14.4 Prevention of MA RSV LRTI in Infants Born at <35 Weeks Gestational Age and Infants with CLD of Prematurity or Hemodynamically Significant CHD (Trial 05)

The safety and PK of BEYFORTUS were evaluated in a Phase 2/3 randomized, double-blind, palivizumab-controlled multicenter trial (Trial 05) in pediatric subjects born less than 35 weeks GA and infants with CLD of prematurity or hemodynamically significant CHD. This trial was not powered for efficacy, but efficacy was assessed as secondary endpoint. The efficacy of BEYFORTUS in preterm infants (GA less than 35 weeks) during their first RSV season and in pediatric subjects up to 24 months of age with CLD or CHD during their first and second RSV season was established by extrapolation of efficacy of BEYFORTUS from Trials 03 and Trial 04 to the population enrolled in Trial 05 based on similar nirsevimab-alip exposures among subjects enrolled in Trial 04 and 05 [see Clinical Pharmacology (12.3)].

Trial 05: RSV Season One

Trial 05 enrolled infants at higher risk for severe RSV disease entering their first RSV season into one of two cohorts: preterm infants (GA less than 35 weeks) and infants with CLD of prematurity or hemodynamically significant CHD. A total of 925 infants were randomized 2:1 in each of the preterm (n=615) and CLD/CHD (n=310) cohorts to receive BEYFORTUS or palivizumab. Infants received a single IM dose of BEYFORTUS (50 mg if less than 5 kg body weight or 100 mg if greater than 5 kg body weight at the time of dosing), followed by 4 once-monthly IM doses of placebo, or 5 once-monthly IM doses of 15 mg/kg palivizumab, respectively. At randomization, in the preterm cohort, 77 infants (13%) were less than 29 weeks GA; and 499 (81%) were GA greater than or equal to 29 to less than 35 weeks. In the CLD/CHD cohort, 70% had CLD of prematurity; 34% had hemodynamically significant CHD; 123 infants (40%) were less than 29 weeks GA, 28% were greater than or equal to 29 weeks to less than 35 weeks GA; and 32% were greater than or equal to 35 weeks GA. In both cohorts together, 54% were male; 79% were White; 10% were Black; 5% were Asian; 2% were American Indian/Alaskan Native; 15% were Hispanic or Latino; and 57% weighed less than 5 kg. The median age was 3.5 months (range: 0.07 to 12.3 months); 45% were less than or equal to 3 months; 34% were greater than 3 months to less than or equal to 6 months, and 21% were greater than 6 months of age.
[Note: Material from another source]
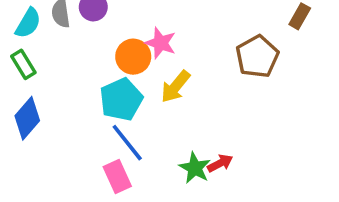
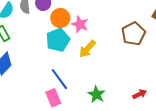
orange circle: (133, 57) -> (60, 18), moved
cyan pentagon: (121, 99) -> (58, 40), moved
red arrow: (220, 163) -> (140, 94), moved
In the first RSV season of Trial 05, the incidence of MA RSV LRTI through 150 days post dose was 0.6% (4/616) in the BEYFORTUS group and 1.0% (3/309) in the palivizumab group.

Trial 05: RSV Season Two

Pediatric subjects with CLD of prematurity or hemodynamically significant CHD up to 24 months of age continued in the trial for a second RSV season (n=262). Subjects who received BEYFORTUS during their first RSV season also received a single dose of 200 mg BEYFORTUS entering their second RSV season followed by 4 once-monthly IM doses of placebo (n=180). Subjects who received palivizumab during their first RSV season were re-randomized 1:1 to either receive BEYFORTUS or palivizumab entering their second RSV season. Forty subjects who received palivizumab in the first RSV season received a single IM dose of BEYFORTUS followed by 4 once-monthly IM doses of placebo in their second RSV season; and 42 subjects received palivizumab (5 once-monthly IM doses of 15 mg/kg palivizumab) in both first and second RSV seasons.

In the second RSV season of Trial 05, there were no cases of MA RSV LRTI through Day 150 post-dose in subjects who received either BEYFORTUS or palivizumab.